Category	Emotion	Emotion Space region boundary*
Category	Emotion	Valence Mean	Arousal Mean
Q1	Happy	8.21	6.49
Q1	Surprised⁺	7.47	7.47
Q2	Anger	2.34	7.63
Q2	Disgusted⁺	2.45	5.42
Q2	Fear	2.76	6.96
Q3	Sad	1.61	4.13
Q4	Relaxed**	7.00	2.39
OE (Other Emotion)	Other emotions that do not fit into one of the four rectangular regions as defined above. On those occasions when an emotion word did not fit any of rectangular regions Q1 to Q4, but were clearly emotions, they were classified as OE.
NE (No Emotion)	No emotion or reported as "other" but could not be placed into one of the above five categories.

Note.
*The bold font, arousal-valence value shown is used to create the rectangular region within each quadrant by extending two perpendicular lines from the coordinate to the outer edges of the same quadrant to form the smaller rectangular region used for categorizing the emotions (see Figure 1). The value is based on checklist intra-quadrant words with mean arousal or valence with a value closest to the scale center (5, on a scale of 1 to 9) as according to ANEW database. For example, "surprised" has valence closest to 5 of the two Q1 representative words, and "happy" has the closest-to-5 arousal of the two Q1 representative words, and so that arousal-valence coordinate (7.47, 6.49) describes the vertex of the smaller, rectangular region within Quadrant 1 that constitutes the smaller Q1 region used for the purpose of the emotion category grouping for all reported emotion words.
**Most reported emotion from the "other" checklist response representing Q4.
+ While we used the noun for these two emotions, here we report the scores based on ANEW which uses the adjective of these two emotions.

Graph of regions used to define emotion categories described in Table 3. More description above and below.

Figure 1. Two-dimensional emotion space showing regions used to define emotion categories described in Table 3. QX refers to the rectangular region within Quadrant X (see Table 1). OE refers to the remaining area of the emotion space, representing all other emotion words. The coordinates of the word "anger" (2.34, 7.63) are wholly captured within Q2 (see Table 1).

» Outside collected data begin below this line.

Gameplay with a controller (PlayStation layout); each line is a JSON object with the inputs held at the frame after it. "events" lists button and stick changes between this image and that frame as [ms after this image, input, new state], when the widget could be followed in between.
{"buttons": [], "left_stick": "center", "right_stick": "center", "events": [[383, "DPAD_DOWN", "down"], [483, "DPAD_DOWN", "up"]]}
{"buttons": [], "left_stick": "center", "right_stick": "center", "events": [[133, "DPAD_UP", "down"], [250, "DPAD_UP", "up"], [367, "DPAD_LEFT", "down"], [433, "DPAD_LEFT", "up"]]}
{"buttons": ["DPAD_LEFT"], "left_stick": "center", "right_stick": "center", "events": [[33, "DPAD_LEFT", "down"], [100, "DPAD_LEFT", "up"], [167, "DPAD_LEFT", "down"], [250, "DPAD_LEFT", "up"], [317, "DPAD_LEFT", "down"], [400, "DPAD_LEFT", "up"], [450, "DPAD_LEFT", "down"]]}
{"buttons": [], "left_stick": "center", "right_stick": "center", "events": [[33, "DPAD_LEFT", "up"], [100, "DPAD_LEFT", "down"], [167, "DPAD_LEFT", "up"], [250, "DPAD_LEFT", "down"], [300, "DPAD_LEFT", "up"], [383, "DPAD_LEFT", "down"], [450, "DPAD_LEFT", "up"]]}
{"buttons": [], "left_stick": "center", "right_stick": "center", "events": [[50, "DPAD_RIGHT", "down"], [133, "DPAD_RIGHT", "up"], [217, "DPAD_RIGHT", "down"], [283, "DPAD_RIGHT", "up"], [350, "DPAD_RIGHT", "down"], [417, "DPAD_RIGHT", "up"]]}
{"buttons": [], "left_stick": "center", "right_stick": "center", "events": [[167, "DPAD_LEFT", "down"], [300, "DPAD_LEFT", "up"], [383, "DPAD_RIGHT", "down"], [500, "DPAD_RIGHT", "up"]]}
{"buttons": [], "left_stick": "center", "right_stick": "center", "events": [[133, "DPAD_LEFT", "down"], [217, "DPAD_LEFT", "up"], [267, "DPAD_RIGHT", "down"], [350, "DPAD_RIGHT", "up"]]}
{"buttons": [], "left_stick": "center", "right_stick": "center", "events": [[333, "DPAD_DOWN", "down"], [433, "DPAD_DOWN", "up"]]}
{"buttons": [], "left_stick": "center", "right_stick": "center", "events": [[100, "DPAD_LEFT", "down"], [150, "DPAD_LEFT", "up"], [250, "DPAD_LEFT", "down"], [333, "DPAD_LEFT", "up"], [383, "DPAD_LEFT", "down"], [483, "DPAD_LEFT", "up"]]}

Using a chi-square analysis, we tested the distribution of each emotion category and non-emotion category for all the test stimuli (heavy metal and hip hop combined), using the control (pop) stimuli as the comparison distribution. There was a significant overall difference in distribution of test stimuli compared to control stimuli (χ²(5, N = 81) = 352.13, p < .001, Cramer's V = .397). As evident in Table 4, count of emotion words in Q2 (high arousal/negative valence) is considerably overrepresented in the test condition, in comparison to the other emotion categories. Note, too, that counts for each emotion category other than Q2 have similar or higher counts in the control condition, suggesting a wider range of emotions used to describe pop music in comparison to heavy metal or hip hop (combined).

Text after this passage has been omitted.